(Document layout analysis data)
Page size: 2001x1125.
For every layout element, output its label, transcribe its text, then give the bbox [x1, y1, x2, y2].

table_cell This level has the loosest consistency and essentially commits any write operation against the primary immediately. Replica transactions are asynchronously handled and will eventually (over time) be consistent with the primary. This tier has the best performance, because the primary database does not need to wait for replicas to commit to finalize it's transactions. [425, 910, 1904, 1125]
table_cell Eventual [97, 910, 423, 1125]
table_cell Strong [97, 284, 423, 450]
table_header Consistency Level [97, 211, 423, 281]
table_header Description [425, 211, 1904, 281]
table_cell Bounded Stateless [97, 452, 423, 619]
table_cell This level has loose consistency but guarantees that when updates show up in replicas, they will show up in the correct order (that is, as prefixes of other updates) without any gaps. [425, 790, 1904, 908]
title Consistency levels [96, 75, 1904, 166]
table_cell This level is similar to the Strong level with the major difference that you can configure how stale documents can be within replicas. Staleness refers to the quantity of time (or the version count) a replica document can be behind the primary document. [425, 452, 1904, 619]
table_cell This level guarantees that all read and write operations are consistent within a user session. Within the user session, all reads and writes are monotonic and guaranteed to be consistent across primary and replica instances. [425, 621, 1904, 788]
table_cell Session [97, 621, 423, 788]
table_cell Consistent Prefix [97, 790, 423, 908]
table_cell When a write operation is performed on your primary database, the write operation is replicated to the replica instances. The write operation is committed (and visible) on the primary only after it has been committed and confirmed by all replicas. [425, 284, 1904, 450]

Problem details: All lines in the entries above that hold the word "Strong" need to be copied.

Task answer:
table_cell Strong [97, 284, 423, 450]
table_cell This level is similar to the Strong level with the major difference that you can configure how stale documents can be within replicas. Staleness refers to the quantity of time (or the version count) a replica document can be behind the primary document. [425, 452, 1904, 619]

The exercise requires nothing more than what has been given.